Ricocheting seamlessly between country, bluegrass and rock, the Dirty River Boys—along with up-and-comers Whiskey Myers and Turnpike Troubadours—are wrenching country music out of a staid rut and turning it into something else entirely. Just as music out of Nashville has taken a turn toward overproduced sounds made by truck-worshipping, back-slapping rhinestone cowboys, these three bands in the barren Southwest are tearing through honky-tonks, ripping up dive bars and forging a gritty, raw new iteration of the genre.
“These days country music is all pseudo cowboys wearing cowboy hats and singing about things they don’t know about,” says Dirty River Boys bassist Colton James. “It makes me ill. It’s not country. It’s not authentic.” The band’s musical influences run the gamut. “Some nights we get more punk, and some nights we get a little more country,” says Stearns. “Some nights we hush it down and get seriously singer-songwriter. We just try to sound like ourselves.”
Turnpike Troubadours have knocked Texas on its sizable ass by selling out shows across the state.
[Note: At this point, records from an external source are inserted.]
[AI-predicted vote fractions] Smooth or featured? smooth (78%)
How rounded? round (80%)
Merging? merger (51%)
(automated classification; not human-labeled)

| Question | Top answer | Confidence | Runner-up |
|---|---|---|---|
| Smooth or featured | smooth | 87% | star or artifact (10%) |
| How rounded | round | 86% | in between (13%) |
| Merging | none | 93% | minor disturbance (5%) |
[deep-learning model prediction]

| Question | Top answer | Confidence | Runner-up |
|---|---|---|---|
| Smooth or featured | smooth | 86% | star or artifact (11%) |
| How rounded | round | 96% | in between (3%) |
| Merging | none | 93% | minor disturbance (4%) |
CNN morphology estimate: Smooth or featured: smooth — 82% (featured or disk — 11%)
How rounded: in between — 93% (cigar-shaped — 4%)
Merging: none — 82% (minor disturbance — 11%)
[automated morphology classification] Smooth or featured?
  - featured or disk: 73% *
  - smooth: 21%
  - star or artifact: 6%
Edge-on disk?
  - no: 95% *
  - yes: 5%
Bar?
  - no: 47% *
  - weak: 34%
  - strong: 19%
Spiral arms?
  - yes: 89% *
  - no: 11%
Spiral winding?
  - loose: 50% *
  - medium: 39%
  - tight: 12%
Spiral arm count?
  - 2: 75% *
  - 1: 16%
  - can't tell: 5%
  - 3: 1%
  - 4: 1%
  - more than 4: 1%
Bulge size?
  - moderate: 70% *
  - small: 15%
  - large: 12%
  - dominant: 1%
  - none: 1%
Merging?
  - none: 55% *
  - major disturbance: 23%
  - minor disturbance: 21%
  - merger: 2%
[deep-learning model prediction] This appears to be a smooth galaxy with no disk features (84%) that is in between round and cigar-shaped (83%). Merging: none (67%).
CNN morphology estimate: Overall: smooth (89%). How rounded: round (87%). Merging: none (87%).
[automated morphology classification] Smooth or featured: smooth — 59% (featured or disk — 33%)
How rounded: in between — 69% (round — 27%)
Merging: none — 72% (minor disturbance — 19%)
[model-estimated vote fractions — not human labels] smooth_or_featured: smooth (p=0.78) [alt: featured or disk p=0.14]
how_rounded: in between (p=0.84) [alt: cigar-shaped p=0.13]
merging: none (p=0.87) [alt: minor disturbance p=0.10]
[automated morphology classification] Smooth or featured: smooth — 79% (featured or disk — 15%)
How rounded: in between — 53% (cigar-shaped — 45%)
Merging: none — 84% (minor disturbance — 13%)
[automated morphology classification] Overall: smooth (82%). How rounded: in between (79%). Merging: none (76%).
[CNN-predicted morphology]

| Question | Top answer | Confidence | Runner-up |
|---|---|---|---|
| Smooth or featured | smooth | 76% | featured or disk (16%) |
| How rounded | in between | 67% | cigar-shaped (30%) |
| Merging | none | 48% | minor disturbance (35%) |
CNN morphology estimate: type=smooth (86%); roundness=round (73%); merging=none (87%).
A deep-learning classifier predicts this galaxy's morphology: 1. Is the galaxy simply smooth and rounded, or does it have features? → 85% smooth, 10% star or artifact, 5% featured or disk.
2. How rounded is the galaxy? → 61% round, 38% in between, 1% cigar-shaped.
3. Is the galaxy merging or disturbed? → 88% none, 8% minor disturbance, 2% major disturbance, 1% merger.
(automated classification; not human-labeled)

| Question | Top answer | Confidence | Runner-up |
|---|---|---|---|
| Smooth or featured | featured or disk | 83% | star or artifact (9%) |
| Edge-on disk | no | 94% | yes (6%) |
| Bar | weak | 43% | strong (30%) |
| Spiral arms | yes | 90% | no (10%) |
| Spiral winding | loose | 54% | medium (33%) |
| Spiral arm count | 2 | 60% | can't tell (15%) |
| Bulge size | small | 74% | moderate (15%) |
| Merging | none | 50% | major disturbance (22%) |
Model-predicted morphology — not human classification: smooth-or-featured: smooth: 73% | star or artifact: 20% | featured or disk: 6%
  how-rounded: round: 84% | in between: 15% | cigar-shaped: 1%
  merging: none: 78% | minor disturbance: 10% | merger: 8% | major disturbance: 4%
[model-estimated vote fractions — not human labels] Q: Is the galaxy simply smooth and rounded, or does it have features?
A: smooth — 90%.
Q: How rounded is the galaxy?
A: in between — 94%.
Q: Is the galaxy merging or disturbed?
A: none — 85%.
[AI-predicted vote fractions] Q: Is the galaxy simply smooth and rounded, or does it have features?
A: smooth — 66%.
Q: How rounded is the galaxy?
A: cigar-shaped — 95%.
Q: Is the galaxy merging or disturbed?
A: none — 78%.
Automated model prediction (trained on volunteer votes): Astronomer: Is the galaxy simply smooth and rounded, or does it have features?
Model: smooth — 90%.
Their music can best be described as Townes Van Zandt meets Bob Dylan meets William S. Burroughs. “Turnpike Troubadours came out of nowhere and freaked people out,” says Fort Worth radio DJ Shayne Hollinger, referring to the band’s hometown of Stillwater, Oklahoma. “They’re on some next-level shit.”
And then there’s Whiskey Myers, a six-man outfit hailing from tiny towns in east Texas. Their music is a Zeppelin-inspired, Skynyrd-loving backdrop of sexy slow guitars with a motorcycle-racing edge. If the lyrically minded Dirty River Boys are the state’s burgeoning poet laureates, Whiskey Myers are the raucous backwoods boys raised on Southern rock, porch swings and hand-me-down rifles. “Lightning,” a song off their most recent album, details running around drunk with “every pretty little whore” in town.
“I was pretty fucked up when I wrote that song,” admits lead singer Cody Cannon, “but our songs are fucking honest. We don’t cover up. It won’t sell as many copies, but fuck it.”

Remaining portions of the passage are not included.